Anonaine is a bioactive benzylisoquinoline alkaloid, present in members of the plant families Magnoliaceae and Annonaceae[1] It is named after the plant it was first extracted from, Annona reticulata, which is commonly known as Anona.[2]
The alkaloid was first isolated from the bark of the Annona reticulata. It has since been found in Annona squamosa, the leaves of Michelia × alba, Fissistigma latifolium and Goniothalamus australis, among many others.[1] The compound may be obtained by dry roasting the bark of Annona reticulata and extracting with methanol. The methanol is removed and the resulting syrup is then treated with hydrochloric acid and the insoluble salts filtered off. The filtrate can then made basic with NH4OH and extracted with diethyl ether. Shaking the extract with 5% sodium hydroxide and retaining the organic layer removes the phenolic content of the extract. The hydrogen chloride salt is then obtained by mixing with hydrochloric acid and recrystallized from diethyl ether. The free base can then be obtained.[2] The anonaine content of Annona reticulata is approximately 0.12%, based on the weight of the starting dried bark.[3]
Anonaine is found in many species of Annonacae, which have been used as traditional medicines for many years. For example, extracts of Annona squamosa have been used as treatments for epilepsy, dysentery, cardiac problems, worm infection, constipation, bacterial infection, fever and ulcers. It appears, however, that anonaine is not active in the treatment of many of these ailments.[4] Studies into the bioactivity of anonaine have revealed various interesting pharmacological activities including antitumour, vasorelaxation, antioxidative, antiparasitic and antimicrobial effects, as well as having an effect on the central nervous system.[1]

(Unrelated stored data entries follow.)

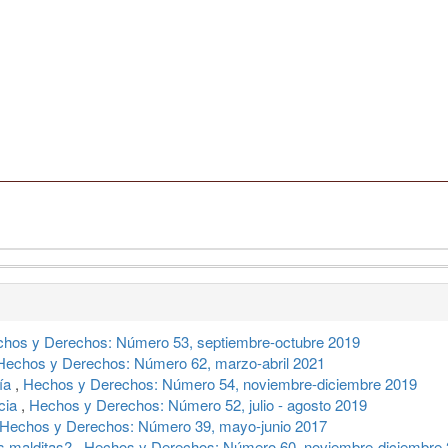
hos y Derechos: Número 53, septiembre-octubre 2019
Hechos y Derechos: Número 62, marzo-abril 2021
ría
,
Hechos y Derechos: Número 54, noviembre-diciembre 2019
ncia
,
Hechos y Derechos: Número 52, julio - agosto 2019
Hechos y Derechos: Número 39, mayo-junio 2017
as malditas?
,
Hechos y Derechos: Número 60, noviembre-diciembre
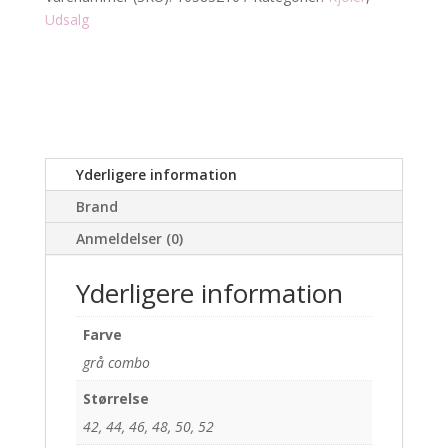
ærme
Udsalg
antal
Yderligere information
Brand
Anmeldelser (0)
Yderligere information
Farve
grå combo
Størrelse
42, 44, 46, 48, 50, 52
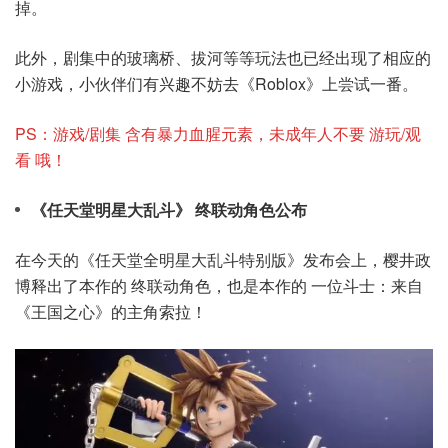
掉。
此外，剧集中的玻璃桥、拔河等等玩法也已经出现了相应的
小游戏，小伙伴们有兴趣不妨去《Roblox》上尝试一番。
PS：游戏/剧集 含有暴力血腥元素，未成年人不要 游玩/观
看 哦！
《任天堂明星大乱斗》 终联动角色公布
在今天的《任天堂全明星大乱斗特别版》发布会上，樱井政
博释出了本作的 终联动角色，也是本作的 一位斗士：来自
《王国之心》的主角索拉！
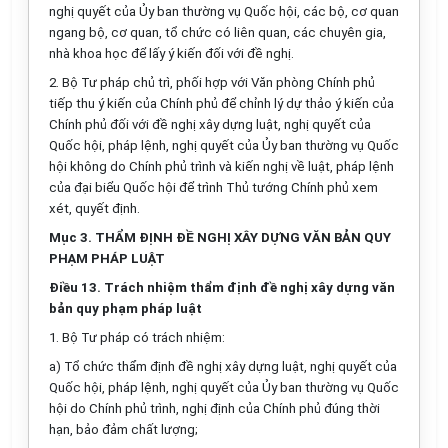
nghị quyết của Ủy ban thường vụ Quốc hội, các bộ, cơ quan
ngang bộ, cơ quan, tổ chức có liên quan, các chuyên gia,
nhà khoa học để
l
ấy ý kiến đối với đề nghị.
2. Bộ Tư pháp chủ trì, phối hợp với Văn phòng Chính phủ
tiếp thu ý kiến của Chính phủ đ
ể
chỉnh lý dự thảo ý ki
ế
n của
Chính phủ đ
ố
i với đề nghị xây dựng luật, nghị quyết của
Quốc hội, pháp lệnh, nghị quyết của Ủy ban thường vụ Quốc
hội không do Chính phủ trình và kiến nghị về luật, pháp lệnh
của đại biểu Quốc hội để
tr
ình Thủ tướng Chính phủ xem
xét, quyết định.
Mục 3. THẨM ĐỊNH ĐỀ NGHỊ XÂY DỰNG VĂN BẢN QUY
PHẠM PHÁP LUẬT
Điều 13. Trách nhiệm thẩm định đề nghị xây dựng văn
bản quy phạm pháp luật
1. Bộ Tư pháp có
tr
ách nhiệm:
a) Tổ chức thẩm định đề nghị xây dựng luật, nghị quyết của
Quốc hội, pháp lệnh, nghị quyết của Ủy ban thường vụ Quốc
hội do Chính phủ trình, nghị định của Chính phủ đúng thời
hạn, bảo đảm chất lượng;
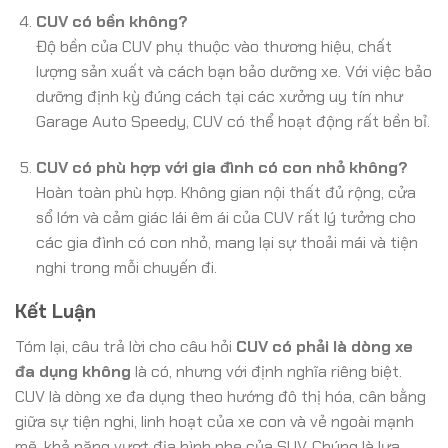
CUV có bền không?
Độ bền của CUV phụ thuộc vào thương hiệu, chất
lượng sản xuất và cách bạn bảo dưỡng xe. Với việc bảo
dưỡng định kỳ đúng cách tại các xưởng uy tín như
Garage Auto Speedy, CUV có thể hoạt động rất bền bỉ.
CUV có phù hợp với gia đình có con nhỏ không?
Hoàn toàn phù hợp. Không gian nội thất đủ rộng, cửa
sổ lớn và cảm giác lái êm ái của CUV rất lý tưởng cho
các gia đình có con nhỏ, mang lại sự thoải mái và tiện
nghi trong mỗi chuyến đi.
Kết Luận
Tóm lại, câu trả lời cho câu hỏi
CUV có phải là dòng xe
đa dụng không
là có, nhưng với định nghĩa riêng biệt.
CUV là dòng xe đa dụng theo hướng đô thị hóa, cân bằng
giữa sự tiện nghi, linh hoạt của xe con và vẻ ngoài mạnh
mẽ, khả năng vượt địa hình nhẹ của SUV. Chúng là lựa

Anonaine is known to inhibit growth in human cervical cancer[5] and human lung carcinoma H1299 cells in vitro.[6] The mechanism by which anonaine induces apoptosis in these cells is believed to occur by several mechanisms: generation of nitric oxide and reactive oxygen species, reduction in intracellular glutathione concentration, activation of caspases and apoptosis-related proteins, and damage to DNA.